Brookhaven Lab Magnets Advance Cancer Treatment Precision

Researchers at the U.S. Department of Energy’s Brookhaven National Laboratory have demonstrated that an array of fixed-field permanent magnets can transport proton beams – used in cancer treatment – across an energy spectrum of 50 to 250 million electron volts, representing the highest energy achieved for this type of beamline. Led by physicist Stephen Brooks, the team’s tests suggest the technology could enable more precise and effective proton therapy by optimising radiation dosage to tumours while minimising damage to surrounding healthy tissue.
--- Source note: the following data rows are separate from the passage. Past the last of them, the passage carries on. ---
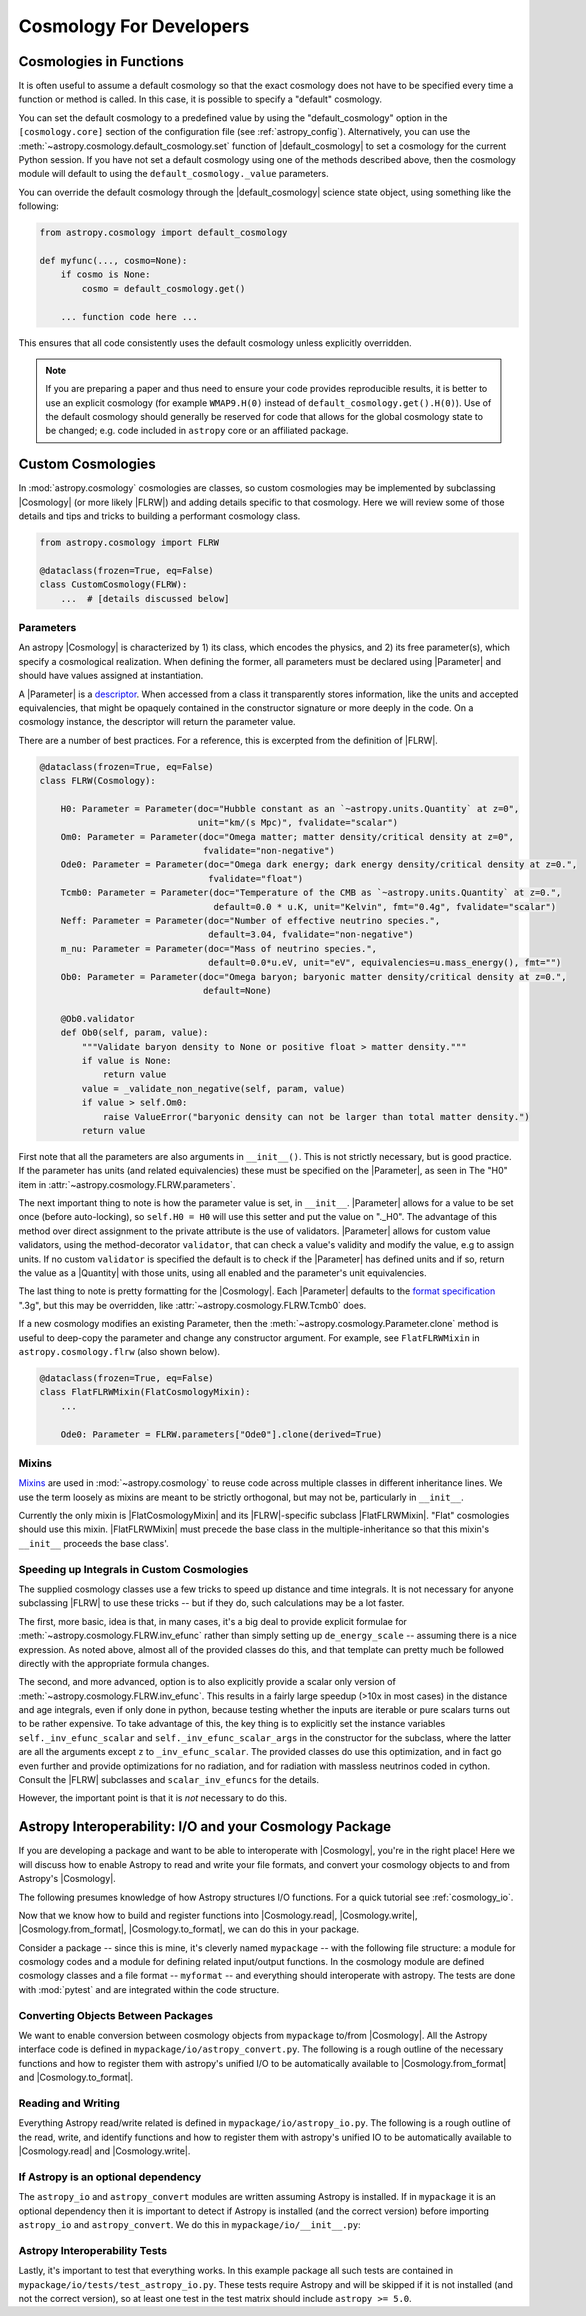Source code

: .. _astropy-cosmology-for-developers:

Cosmology For Developers
************************

Cosmologies in Functions
========================

It is often useful to assume a default cosmology so that the exact cosmology
does not have to be specified every time a function or method is called. In
this case, it is possible to specify a "default" cosmology.

You can set the default cosmology to a predefined value by using the
"default_cosmology" option in the ``[cosmology.core]`` section of the
configuration file (see :ref:`astropy_config`). Alternatively, you can use the
:meth:`~astropy.cosmology.default_cosmology.set` function of
|default_cosmology| to set a cosmology for the current Python session. If you
have not set a default cosmology using one of the methods described above, then
the cosmology module will default to using the
``default_cosmology._value`` parameters.

You can override the default cosmology through the |default_cosmology| science
state object, using something like the following:

.. code-block:: python

    from astropy.cosmology import default_cosmology

    def myfunc(..., cosmo=None):
        if cosmo is None:
            cosmo = default_cosmology.get()

        ... function code here ...

This ensures that all code consistently uses the default cosmology unless
explicitly overridden.

.. note::

    If you are preparing a paper and thus need to ensure your code provides
    reproducible results, it is better to use an explicit cosmology (for
    example ``WMAP9.H(0)`` instead of ``default_cosmology.get().H(0)``).
    Use of the default cosmology should generally be reserved for code that
    allows for the global cosmology state to be changed; e.g. code included in
    ``astropy`` core or an affiliated package.


.. _astropy-cosmology-custom:

Custom Cosmologies
==================

In :mod:`astropy.cosmology` cosmologies are classes, so custom cosmologies may
be implemented by subclassing |Cosmology| (or more likely |FLRW|) and adding
details specific to that cosmology. Here we will review some of those details
and tips and tricks to building a performant cosmology class.

.. code-block:: python

    from astropy.cosmology import FLRW

    @dataclass(frozen=True, eq=False)
    class CustomCosmology(FLRW):
        ...  # [details discussed below]


.. _astropy-cosmology-custom-parameters:

Parameters
----------

.. |Parameter| replace:: :class:`~astropy.cosmology.Parameter`

An astropy |Cosmology| is characterized by 1) its class, which encodes the
physics, and 2) its free parameter(s), which specify a cosmological realization.
When defining the former, all parameters must be declared using |Parameter| and
should have values assigned at instantiation.

A |Parameter| is a `descriptor <https://docs.python.org/3/howto/descriptor.html>`_.
When accessed from a class it transparently stores information, like the units
and accepted equivalencies, that might be opaquely contained in the constructor
signature or more deeply in the code. On a cosmology instance, the descriptor
will return the parameter value.

There are a number of best practices. For a reference, this is excerpted from
the definition of |FLRW|.

.. code-block:: python

    @dataclass(frozen=True, eq=False)
    class FLRW(Cosmology):

        H0: Parameter = Parameter(doc="Hubble constant as an `~astropy.units.Quantity` at z=0",
                                  unit="km/(s Mpc)", fvalidate="scalar")
        Om0: Parameter = Parameter(doc="Omega matter; matter density/critical density at z=0",
                                   fvalidate="non-negative")
        Ode0: Parameter = Parameter(doc="Omega dark energy; dark energy density/critical density at z=0.",
                                    fvalidate="float")
        Tcmb0: Parameter = Parameter(doc="Temperature of the CMB as `~astropy.units.Quantity` at z=0.",
                                     default=0.0 * u.K, unit="Kelvin", fmt="0.4g", fvalidate="scalar")
        Neff: Parameter = Parameter(doc="Number of effective neutrino species.",
                                    default=3.04, fvalidate="non-negative")
        m_nu: Parameter = Parameter(doc="Mass of neutrino species.",
                                    default=0.0*u.eV, unit="eV", equivalencies=u.mass_energy(), fmt="")
        Ob0: Parameter = Parameter(doc="Omega baryon; baryonic matter density/critical density at z=0.",
                                   default=None)

        @Ob0.validator
        def Ob0(self, param, value):
            """Validate baryon density to None or positive float > matter density."""
            if value is None:
                return value
            value = _validate_non_negative(self, param, value)
            if value > self.Om0:
                raise ValueError("baryonic density can not be larger than total matter density.")
            return value

First note that all the parameters are also arguments in ``__init__()``. This is not
strictly necessary, but is good practice. If the parameter has units (and related
equivalencies) these must be specified on the |Parameter|, as seen in
The "H0" item in :attr:`~astropy.cosmology.FLRW.parameters`.

The next important thing to note is how the parameter value is set, in
``__init__``. |Parameter| allows for a value to be set once (before
auto-locking), so ``self.H0 = H0`` will use this setter and put the value on
"._H0". The advantage of this method over direct assignment to the private
attribute is the use of validators. |Parameter| allows for custom value
validators, using the method-decorator ``validator``, that can check a value's
validity and modify the value, e.g to assign units. If no custom ``validator``
is specified the default is to check if the |Parameter| has defined units and
if so, return the value as a |Quantity| with those units, using all enabled and
the parameter's unit equivalencies.

The last thing to note is pretty formatting for the |Cosmology|. Each
|Parameter| defaults to the `format specification
<https://docs.python.org/3/library/string.html#formatspec>`_ ".3g", but this
may be overridden, like :attr:`~astropy.cosmology.FLRW.Tcmb0` does.

If a new cosmology modifies an existing Parameter, then the
:meth:`~astropy.cosmology.Parameter.clone` method is useful to deep-copy the
parameter and change any constructor argument. For example, see
``FlatFLRWMixin`` in ``astropy.cosmology.flrw`` (also shown below).

.. code-block:: python

    @dataclass(frozen=True, eq=False)
    class FlatFLRWMixin(FlatCosmologyMixin):
        ...

        Ode0: Parameter = FLRW.parameters["Ode0"].clone(derived=True)

Mixins
------

`Mixins <https://en.wikipedia.org/wiki/Mixin>`_ are used in
:mod:`~astropy.cosmology` to reuse code across multiple classes in different
inheritance lines. We use the term loosely as mixins are meant to be strictly
orthogonal, but may not be, particularly in ``__init__``.

Currently the only mixin is |FlatCosmologyMixin| and its |FLRW|-specific
subclass |FlatFLRWMixin|. "Flat" cosmologies should use this mixin.
|FlatFLRWMixin| must precede the base class in the multiple-inheritance so that
this mixin's ``__init__`` proceeds the base class'.


.. _astropy-cosmology-fast-integrals:

Speeding up Integrals in Custom Cosmologies
-------------------------------------------

The supplied cosmology classes use a few tricks to speed up distance and time
integrals.  It is not necessary for anyone subclassing |FLRW| to use these
tricks -- but if they do, such calculations may be a lot faster.

The first, more basic, idea is that, in many cases, it's a big deal to provide
explicit formulae for :meth:`~astropy.cosmology.FLRW.inv_efunc` rather than
simply setting up ``de_energy_scale`` -- assuming there is a nice expression.
As noted above, almost all of the provided classes do this, and that template
can pretty much be followed directly with the appropriate formula changes.

The second, and more advanced, option is to also explicitly provide a scalar
only version of :meth:`~astropy.cosmology.FLRW.inv_efunc`. This results in a
fairly large speedup (>10x in most cases) in the distance and age integrals,
even if only done in python, because testing whether the inputs are iterable or
pure scalars turns out to be rather expensive. To take advantage of this, the
key thing is to explicitly set the instance variables
``self._inv_efunc_scalar`` and ``self._inv_efunc_scalar_args`` in the
constructor for the subclass, where the latter are all the arguments except
``z`` to ``_inv_efunc_scalar``. The provided classes do use this optimization,
and in fact go even further and provide optimizations for no radiation, and for
radiation with massless neutrinos coded in cython. Consult the |FLRW|
subclasses and ``scalar_inv_efuncs`` for the details.

However, the important point is that it is *not* necessary to do this.

.. _cosmology_mypackage:

Astropy Interoperability: I/O and your Cosmology Package
========================================================

If you are developing a package and want to be able to interoperate with
|Cosmology|, you're in the right place! Here we will discuss how to enable
Astropy to read and write your file formats, and convert your cosmology objects
to and from Astropy's |Cosmology|.

The following presumes knowledge of how Astropy structures I/O functions. For
a quick tutorial see :ref:`cosmology_io`.

Now that we know how to build and register functions into |Cosmology.read|,
|Cosmology.write|, |Cosmology.from_format|, |Cosmology.to_format|, we can do
this in your package.

Consider a package -- since this is mine, it's cleverly named ``mypackage`` --
with the following file structure: a module for cosmology codes and a module
for defining related input/output functions. In the cosmology module are
defined cosmology classes and a file format -- ``myformat`` -- and everything
should interoperate with astropy. The tests are done with :mod:`pytest` and are
integrated within the code structure.

.. code-block:: text
    :emphasize-lines: 7,8,9,13,14

    mypackage/
        __init__.py
        cosmology/
            __init__.py
            ...
        io/
            __init__.py
            astropy_convert.py
            astropy_io.py
            ...
            tests/
                __init__.py
                test_astropy_convert.py
                test_astropy_io.py
                ...


Converting Objects Between Packages
-----------------------------------

We want to enable conversion between cosmology objects from ``mypackage``
to/from |Cosmology|. All the Astropy interface code is defined in
``mypackage/io/astropy_convert.py``. The following is a rough outline of the
necessary functions and how to register them with astropy's unified I/O to be
automatically available to |Cosmology.from_format| and |Cosmology.to_format|.


Reading and Writing
-------------------

Everything Astropy read/write related is defined in
``mypackage/io/astropy_io.py``. The following is a rough outline of the read,
write, and identify functions and how to register them with astropy's unified
IO to be automatically available to |Cosmology.read| and |Cosmology.write|.


If Astropy is an optional dependency
------------------------------------

The ``astropy_io`` and ``astropy_convert`` modules are written assuming Astropy
is installed. If in ``mypackage`` it is an optional dependency then it is
important to detect if Astropy is installed (and the correct version) before
importing ``astropy_io`` and ``astropy_convert``.
We do this in ``mypackage/io/__init__.py``:


Astropy Interoperability Tests
------------------------------

Lastly, it's important to test that everything works. In this example package
all such tests are contained in ``mypackage/io/tests/test_astropy_io.py``.
These tests require Astropy and will be skipped if it is not installed (and
not the correct version), so at least one test in the test matrix should
include ``astropy >= 5.0``.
The permanent magnets offer a potentially more stable and energy-efficient solution compared to conventional electromagnets.

Recent tests conducted at the U.S. Department of Energy’s Brookhaven National Laboratory indicate that a novel array of magnets, originating from nuclear physics research, could contribute to advancements in cancer treatment. These tests demonstrated the capacity of an arc of meticulously designed permanent magnets to transport beams of protons – particles utilised to kill cancer cells – across an energy spectrum ranging from 50 to 250 million electron volts (MeV). This represents the highest energy achieved for this type of beamline and may enable more effective cancer therapies.
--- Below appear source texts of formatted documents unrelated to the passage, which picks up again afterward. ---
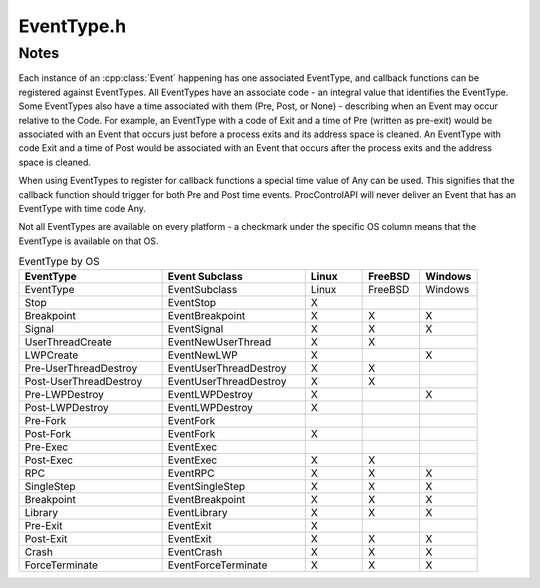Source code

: .. _`sec:EventType.h`:

EventType.h
###########

.. cpp:namespace:: Dyninst::ProcControlAPI

.. cpp:class:: EventType

  **A type of event**

  .. cpp:member:: static const int Error               = -1

      Error-handling only. Do not use for callback functions or associate with events.

  .. cpp:member:: static const int Unset               = 0
  .. cpp:member:: static const int Exit                = 1
  .. cpp:member:: static const int Crash               = 2
  .. cpp:member:: static const int Fork                = 3
  .. cpp:member:: static const int Exec                = 4
  .. cpp:member:: static const int UserThreadCreate    = 5
  .. cpp:member:: static const int LWPCreate           = 6
  .. cpp:member:: static const int UserThreadDestroy   = 7
  .. cpp:member:: static const int LWPDestroy          = 8
  .. cpp:member:: static const int Stop                = 9
  .. cpp:member:: static const int Signal              = 10
  .. cpp:member:: static const int LibraryLoad         = 11
  .. cpp:member:: static const int LibraryUnload       = 12
  .. cpp:member:: static const int Bootstrap           = 13
  .. cpp:member:: static const int Breakpoint          = 14
  .. cpp:member:: static const int RPC                 = 15
  .. cpp:member:: static const int SingleStep          = 16
  .. cpp:member:: static const int Library             = 17
  .. cpp:member:: static const int ForceTerminate      = 18
  .. cpp:member:: static const int ControlAuthority    = 20
  .. cpp:member:: static const int AsyncRead           = 21
  .. cpp:member:: static const int AsyncWrite          = 22
  .. cpp:member:: static const int AsyncReadAllRegs    = 23
  .. cpp:member:: static const int AsyncSetAllRegs     = 24
  .. cpp:member:: static const int AsyncFileRead       = 25
  .. cpp:member:: static const int PreSyscall          = 26
  .. cpp:member:: static const int PostSyscall         = 27
  .. cpp:member:: static const int MaxProcCtrlEvent    = 1000

      Users should define their own events value ``MaxProcCtrlEvent`` or higher.

  .. cpp:type:: int Code

      Describes the code value of an EventType.

  .. cpp:function:: EventType()

      Creates a type with code :cpp:member::`Unset` and time :cpp:enumerator:`Time::None`.

  .. cpp:function:: EventType(Code e)

      Creates a type with code ``e`` and time :cpp:enumerator:`Time::Any`.

  .. cpp:function:: EventType(Time t, Code e)

      Creates a type with code ``e`` and time ``t``.

  .. cpp:function:: Code code() const

      Returns the code value of this type.

  .. cpp:function:: Time time() const

      Returns the time value of this type.

  .. cpp:function:: std::string name() const

      Returns string representation of this type.

.. cpp:enum:: EventType::Time

  **The time of an event**

  .. cpp:enumerator:: Pre
  .. cpp:enumerator:: Post
  .. cpp:enumerator:: None
  .. cpp:enumerator:: Any


Notes
=====

Each instance of an :cpp:class:`Event` happening has one associated EventType, and callback functions can
be registered against EventTypes. All EventTypes have an associate code - an integral value that identifies
the EventType. Some EventTypes also have a time associated with them (Pre, Post, or None) - describing
when an Event may occur relative to the Code. For example, an EventType with a code of Exit and a time of Pre
(written as pre-exit) would be associated with an Event that occurs just before a process exits and its
address space is cleaned. An EventType with code Exit and a time of Post would be associated with an Event
that occurs after the process exits and the address space is cleaned.

When using EventTypes to register for callback functions a special time value of Any can be used. This signifies
that the callback function should trigger for both Pre and Post time events. ProcControlAPI will never deliver
an Event that has an EventType with time code Any.

Not all EventTypes are available on every platform - a checkmark under the
specific OS column means that the EventType is available on that OS.

.. csv-table:: EventType by OS
   :header: "EventType", "Event Subclass", "Linux", "FreeBSD", "Windows"
   :widths: 25, 25, 10, 10, 10

    EventType,EventSubclass,Linux,FreeBSD,Windows
    Stop,EventStop,X,,
    Breakpoint,EventBreakpoint,X,X,X
    Signal,EventSignal,X,X,X
    UserThreadCreate,EventNewUserThread,X,X,
    LWPCreate,EventNewLWP,X,,X
    Pre-UserThreadDestroy,EventUserThreadDestroy,X,X,
    Post-UserThreadDestroy,EventUserThreadDestroy,X,X,
    Pre-LWPDestroy,EventLWPDestroy,X,,X
    Post-LWPDestroy,EventLWPDestroy,X,,
    Pre-Fork,EventFork,,,
    Post-Fork,EventFork,X,,
    Pre-Exec,EventExec,,,
    Post-Exec,EventExec,X,X,
    RPC,EventRPC,X,X,X
    SingleStep,EventSingleStep,X,X,X
    Breakpoint,EventBreakpoint,X,X,X
    Library,EventLibrary,X,X,X
    Pre-Exit,EventExit,X,,
    Post-Exit,EventExit,X,X,X
    Crash,EventCrash,X,X,X
    ForceTerminate,EventForceTerminate,X,X,X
The significance of this achievement resides in the potential to deliver proton therapy – a form of radiation treatment that uses beams of protons to target tumours – with greater precision and efficacy, thereby minimising damage to surrounding healthy tissue. The ability to rapidly scan protons across a range of energies allows for the development of tailored treatment plans, optimising the dose delivered to the tumour while sparing healthy cells. This research represents a crucial step towards developing a more advanced cancer treatment accelerator and could influence the future of the proton therapy business.
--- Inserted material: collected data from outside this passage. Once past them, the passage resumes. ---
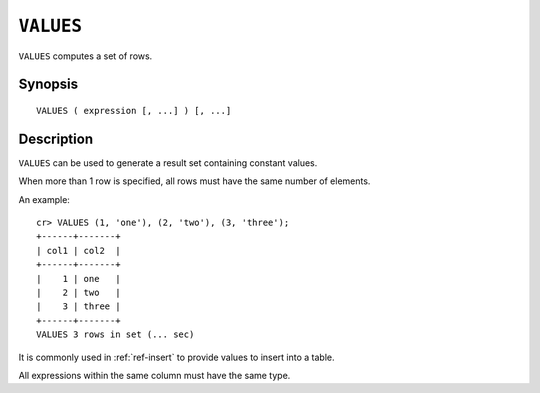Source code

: .. highlight:: psql
.. _ref-values:

==========
``VALUES``
==========

``VALUES`` computes a set of rows.


Synopsis
========

::

    VALUES ( expression [, ...] ) [, ...]


Description
===========

``VALUES`` can be used to generate a result set containing constant values.

When more than 1 row is specified, all rows must have the same number of
elements.

An example::

   cr> VALUES (1, 'one'), (2, 'two'), (3, 'three');
   +------+-------+
   | col1 | col2  |
   +------+-------+
   |    1 | one   |
   |    2 | two   |
   |    3 | three |
   +------+-------+
   VALUES 3 rows in set (... sec)


It is commonly used in :ref:`ref-insert` to provide values to insert into a
table.

All expressions within the same column must have the same type.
These magnets, termed ‘fixed-field magnets’, are designed to guide and focus the proton beams, offering a stable and energy-efficient solution. Unlike conventional electromagnets which require substantial power to maintain their magnetic field, these permanent magnets present an alternative approach. The research team, led by physicist Stephen Brooks, successfully demonstrated the transport of protons at these energies, marking a key advancement in the field.